▶ [EXCERPTED PASSAGE]

## Begin

Stop Responding To RFPs and Charge For Those Ideas

Some people may call me crazy, arrogant, or even egotistical for not wanting to give away ideas for free, but the reality is RFPs are a crap shoot...and full of crap. You rarely know who you are competing against. The prospective client may be willing to sacrifice quality in order to save money. They also may only be putting together the RFP for organizational procedure sake, when in reality they already know which agency they like the most and want to award the contract to. There are too many variables as to why you may or may not be selected and when it comes to investing the time, money, and man hours in responding to the RFP ---it is not worth it.

A few years back a former mentor of mine requested that I put together a proposal for a new business venture he and his business partner where starting. I spent a couple days researching, formulating ideas, and crafting campaign call to actions. I bundled together an awesome package deal, which at the time I was really low balling myself. I knew he and his partner had the money to pay seeing they both were extremely well off. I turned over the proposal in which I worked so hard on and I knew that they were going to roll with me on that project.

Then a week goes by and no response. A couple emails sent out to follow up--and nothing. Then about two weeks later I received a call from my mentor saying that they decided not to utilize me for the proposal because it was at a higher price point they were ready to spend. I was a little disappointed, but understanding.

About a month later I began to see all the ideas, recommendations, video concepts, and strategic branding rolling out for their business via social media. Their brand was growing quickly and the business received a lot of awareness. They took the ideas, hired a bunch of college students as interns and payed them with pizza and "experience". What did I receive? ZERO...not even a thank you or slice of pizza! I haven't spoke to the former mentor since.

After that experience I learned a valuable lesson. Ideas have a lot of value when leveraged. I also learned that most agencies don't spend as much time and resources on a proposal unless they know they have a high chance of winning. Many RFP's are responded to with vague solutions and what the company will offer. How does this add value to the prospect?

## End

▶ [INFORMATION GIVEN]
## Begin

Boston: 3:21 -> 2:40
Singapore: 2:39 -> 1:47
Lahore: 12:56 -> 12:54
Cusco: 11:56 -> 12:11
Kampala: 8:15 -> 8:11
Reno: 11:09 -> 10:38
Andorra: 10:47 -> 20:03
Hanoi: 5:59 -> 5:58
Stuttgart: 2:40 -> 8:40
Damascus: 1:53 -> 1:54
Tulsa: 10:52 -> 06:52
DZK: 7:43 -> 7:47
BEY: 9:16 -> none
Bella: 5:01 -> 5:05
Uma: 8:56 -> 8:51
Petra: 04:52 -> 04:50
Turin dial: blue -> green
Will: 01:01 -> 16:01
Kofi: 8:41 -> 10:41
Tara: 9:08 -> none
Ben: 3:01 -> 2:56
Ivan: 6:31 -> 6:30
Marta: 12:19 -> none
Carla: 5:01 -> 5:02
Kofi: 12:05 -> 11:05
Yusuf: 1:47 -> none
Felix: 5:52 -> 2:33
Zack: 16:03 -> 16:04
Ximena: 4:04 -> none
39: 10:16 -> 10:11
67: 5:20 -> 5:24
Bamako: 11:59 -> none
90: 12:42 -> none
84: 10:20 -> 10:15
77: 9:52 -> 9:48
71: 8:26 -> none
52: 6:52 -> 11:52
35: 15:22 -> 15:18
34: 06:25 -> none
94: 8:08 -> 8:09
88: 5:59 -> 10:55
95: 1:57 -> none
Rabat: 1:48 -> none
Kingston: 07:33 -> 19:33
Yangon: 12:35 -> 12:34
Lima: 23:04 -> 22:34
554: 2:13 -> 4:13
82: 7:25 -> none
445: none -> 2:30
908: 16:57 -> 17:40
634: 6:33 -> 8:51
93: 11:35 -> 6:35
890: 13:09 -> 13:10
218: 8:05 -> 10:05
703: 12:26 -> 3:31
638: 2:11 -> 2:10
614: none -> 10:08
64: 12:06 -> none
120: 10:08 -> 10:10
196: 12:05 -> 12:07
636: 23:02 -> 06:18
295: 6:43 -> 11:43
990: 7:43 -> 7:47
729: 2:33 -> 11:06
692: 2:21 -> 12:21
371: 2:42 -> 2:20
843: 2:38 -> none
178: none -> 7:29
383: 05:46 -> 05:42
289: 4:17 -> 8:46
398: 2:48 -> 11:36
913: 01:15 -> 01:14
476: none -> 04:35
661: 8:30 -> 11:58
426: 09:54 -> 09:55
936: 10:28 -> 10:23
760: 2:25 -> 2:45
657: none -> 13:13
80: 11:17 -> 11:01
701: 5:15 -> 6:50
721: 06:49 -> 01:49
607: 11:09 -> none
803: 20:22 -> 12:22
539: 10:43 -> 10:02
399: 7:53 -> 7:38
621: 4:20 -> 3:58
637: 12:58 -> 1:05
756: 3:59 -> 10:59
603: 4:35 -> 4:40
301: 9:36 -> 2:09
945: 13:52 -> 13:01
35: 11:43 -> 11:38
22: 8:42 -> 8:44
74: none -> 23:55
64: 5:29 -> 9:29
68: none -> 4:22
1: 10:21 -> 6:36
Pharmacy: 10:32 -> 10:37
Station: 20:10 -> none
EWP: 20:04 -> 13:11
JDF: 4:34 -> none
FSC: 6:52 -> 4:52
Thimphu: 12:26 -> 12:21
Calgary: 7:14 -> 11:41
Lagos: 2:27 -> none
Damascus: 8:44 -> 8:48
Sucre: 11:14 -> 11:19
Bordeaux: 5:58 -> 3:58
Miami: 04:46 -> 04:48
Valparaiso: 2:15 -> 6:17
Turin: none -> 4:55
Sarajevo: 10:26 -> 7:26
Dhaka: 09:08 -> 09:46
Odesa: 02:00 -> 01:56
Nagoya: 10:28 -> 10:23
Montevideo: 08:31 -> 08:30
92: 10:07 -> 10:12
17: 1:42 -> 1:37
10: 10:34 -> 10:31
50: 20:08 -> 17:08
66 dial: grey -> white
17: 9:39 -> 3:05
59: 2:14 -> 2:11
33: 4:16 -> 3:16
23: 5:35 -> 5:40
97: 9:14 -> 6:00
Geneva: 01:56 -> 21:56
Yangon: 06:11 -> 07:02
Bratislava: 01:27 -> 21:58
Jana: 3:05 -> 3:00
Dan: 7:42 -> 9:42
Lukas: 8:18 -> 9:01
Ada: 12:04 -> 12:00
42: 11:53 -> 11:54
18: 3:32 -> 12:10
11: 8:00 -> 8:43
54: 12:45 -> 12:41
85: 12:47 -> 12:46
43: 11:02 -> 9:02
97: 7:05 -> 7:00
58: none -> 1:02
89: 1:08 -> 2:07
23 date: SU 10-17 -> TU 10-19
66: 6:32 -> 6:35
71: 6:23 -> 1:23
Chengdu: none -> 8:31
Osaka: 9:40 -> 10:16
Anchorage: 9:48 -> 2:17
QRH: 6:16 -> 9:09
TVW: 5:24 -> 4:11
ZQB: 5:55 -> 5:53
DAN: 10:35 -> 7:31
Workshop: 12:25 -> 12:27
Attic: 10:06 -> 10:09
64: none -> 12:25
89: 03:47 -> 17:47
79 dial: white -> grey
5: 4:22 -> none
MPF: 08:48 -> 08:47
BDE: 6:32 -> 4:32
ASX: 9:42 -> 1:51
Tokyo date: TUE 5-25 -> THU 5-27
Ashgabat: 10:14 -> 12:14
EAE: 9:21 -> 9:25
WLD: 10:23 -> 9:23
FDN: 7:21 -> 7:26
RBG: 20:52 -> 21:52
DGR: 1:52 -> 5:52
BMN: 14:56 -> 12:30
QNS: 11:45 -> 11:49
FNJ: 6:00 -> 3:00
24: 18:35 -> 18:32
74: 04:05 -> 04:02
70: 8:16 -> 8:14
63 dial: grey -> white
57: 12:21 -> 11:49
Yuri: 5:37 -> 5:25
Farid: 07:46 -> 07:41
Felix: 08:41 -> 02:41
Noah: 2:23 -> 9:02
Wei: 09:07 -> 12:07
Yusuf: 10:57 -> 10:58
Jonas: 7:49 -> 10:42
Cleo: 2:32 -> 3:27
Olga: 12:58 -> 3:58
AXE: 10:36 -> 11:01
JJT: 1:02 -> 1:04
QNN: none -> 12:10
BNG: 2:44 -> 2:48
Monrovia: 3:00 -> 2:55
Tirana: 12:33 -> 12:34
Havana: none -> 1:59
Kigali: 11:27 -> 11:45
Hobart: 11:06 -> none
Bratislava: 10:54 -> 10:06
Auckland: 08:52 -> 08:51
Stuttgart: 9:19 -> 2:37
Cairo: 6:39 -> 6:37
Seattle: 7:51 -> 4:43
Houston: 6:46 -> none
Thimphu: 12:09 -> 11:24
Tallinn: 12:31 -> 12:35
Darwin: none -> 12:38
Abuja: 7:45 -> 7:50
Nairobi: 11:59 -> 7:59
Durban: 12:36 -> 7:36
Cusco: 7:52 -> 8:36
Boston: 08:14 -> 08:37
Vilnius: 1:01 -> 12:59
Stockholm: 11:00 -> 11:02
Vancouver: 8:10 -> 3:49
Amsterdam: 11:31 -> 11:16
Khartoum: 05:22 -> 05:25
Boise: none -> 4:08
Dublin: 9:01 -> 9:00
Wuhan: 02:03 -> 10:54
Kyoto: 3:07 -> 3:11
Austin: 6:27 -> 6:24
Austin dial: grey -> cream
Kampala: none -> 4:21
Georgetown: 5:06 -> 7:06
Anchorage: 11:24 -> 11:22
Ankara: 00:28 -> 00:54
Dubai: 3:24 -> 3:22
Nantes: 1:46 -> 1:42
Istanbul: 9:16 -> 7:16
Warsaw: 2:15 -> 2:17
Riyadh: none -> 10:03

## End

▶ [EXERCISE AIM] For the post on RFPs, decide whether each of the following statements agrees with it, giving yes or no and quoting the deciding words: (a) The writer spent a couple of days working on the proposal for the mentor. (b) The writer has stayed in contact with the former mentor since then. (c) The writer's ideas began appearing on social media about a month later.

▶ [RESPONSE TO THIS EXERCISE]
(a) Yes: "I spent a couple days researching, formulating ideas, and crafting campaign call to actions."
(b) No: "I haven't spoke to the former mentor since."
(c) Yes: "About a month later I began to see all the ideas, recommendations, video concepts, and strategic branding rolling out for their business via social media."